Rosa Weber, do STF, envia à PGR pedido de investigação contra Bolsonaro e Queiroga

Ministra da Corte Suprema defende possível crime de prevaricação pela demora na inclusão das crianças no plano de vacinação contra covid-19

A ministra Rosa Weber, do STF (Supremo Tribunal Federal), enviou à PGR (Procuradoria-Geral da República) notícia-crime contra o presidente Jair Bolsonaro (PL) e o ministro da Saúde, Marcelo Queiroga, por possível crime de prevaricação pela demora na inclusão das crianças no plano de vacinação contra a covid-19.
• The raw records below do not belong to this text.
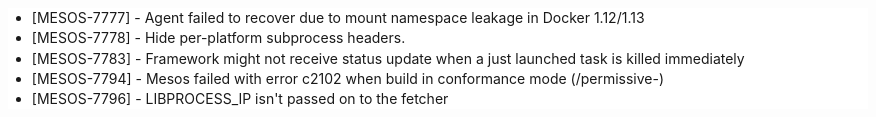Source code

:   * [MESOS-7777] - Agent failed to recover due to mount namespace leakage in Docker 1.12/1.13
  * [MESOS-7778] - Hide per-platform subprocess headers.
  * [MESOS-7783] - Framework might not receive status update when a just launched task is killed immediately
  * [MESOS-7794] - Mesos failed with error c2102 when build in conformance mode (/permissive-)
  * [MESOS-7796] - LIBPROCESS_IP isn't passed on to the fetcher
Em despacho assinado dia 7 deste mês e publicado nesta segunda-feira (24), a ministra determinou que a PGR analise se abre investigação contra Bolsonaro e Queiroga.

A prevaricação é um dos crimes contra a Administração Pública. Esses crimes são atos ilícitos ou omissões que tenham como autor ou parte essencial o funcionário público. Nos casos em que não haja a comprovação da presença do funcionário público, a ação é desqualificada.

Decisão de Rosa Weber

“Determino a abertura de vista dos autos à Procuradoria-Geral da República, a quem cabe a formação da opinio delicti em ações penais de competência desta Suprema Corte, para manifestação no prazo regimental. Com o parecer ministerial, voltem conclusos”, escreveu a ministra na decisão.

A petição foi apresentada pelo senador Alessandro Vieira (Cidadania-SE), pela deputada federal Tabata Amaral (PSB-SP) e pelo secretário de Educação do Rio de Janeiro, Renan Ferreirinha (PSB).

No documento, eles escreveram que “verifica-se que as condutas do presidente da República, Jair Bolsonaro, e do Ministro da Saúde, Marcelo Queiroga, configuram potencialmente ações deliberadas e coordenadas para retardar a inclusão da vacina contra covid-19 para crianças de 5 a 11 anos no Plano Nacional de Imunização”.

Segundo os autores da ação, Bolsonaro e Queiroga atuaram “impondo obstáculos que geram o atraso na definição da estratégia de campanha de vacinação, logística, aquisição, distribuição e monitoramento do processo como um todo”.

Aprovação da Anvisa

A Anvisa (Agência Nacional de Vigilância Sanitária) aprovou, dia 16 de dezembro, a indicação da vacina Comirnaty para imunização contra covid-19 em crianças de 5 a 11 anos de idade.

A aprovação permitiu, portanto, o início do uso da vacina no Brasil para esta faixa etária.

A autorização chegou após análise técnica criteriosa de dados e estudos clínicos conduzidos pelo laboratório. Segundo a equipe técnica da Agência, as informações avaliadas indicaram que a vacina é segura e eficaz para o público infantil, conforme solicitado pela Pfizer e autorizado pela Anvisa.

A avaliação da Agência levou 21 dias, descontados os 14 dias que a Pfizer utilizou para responder exigências técnicas da Anvisa.

Início da vacinação

Embora a vacinação tenha sido autorizada em meados de dezembro, o governo do presidente Jair Bolsonaro só iniciou a imunização das crianças de 5 a 11 anos, dia 14 de janeiro.

Antes, porém, criou série de obstáculos para dar início aos trabalhos de vacinação.

Primeiro determinou que as vacinas só seriam aplicadas em crianças que tivessem autorização médica, por meio de atestado, algo inexequível. O Ministério da Saúde, diante da inaplicabilidade e por pressão de prefeitos e governadores desistiu da exigência.

Depois, abriu consulta pública sobre o tema, algo inédito para situação semelhante. Tudo isso fazia parte da estratégia de negar vacina às crianças, como fizera antes em relação aos imunizantes para adultos.

Na consulta pública, o governo sofreu derrota acachapante. Pesquisas anteriores davam conta que 8 entre 10 brasileiros eram favoráveis à vacinação e sem necessidade de consulta médica.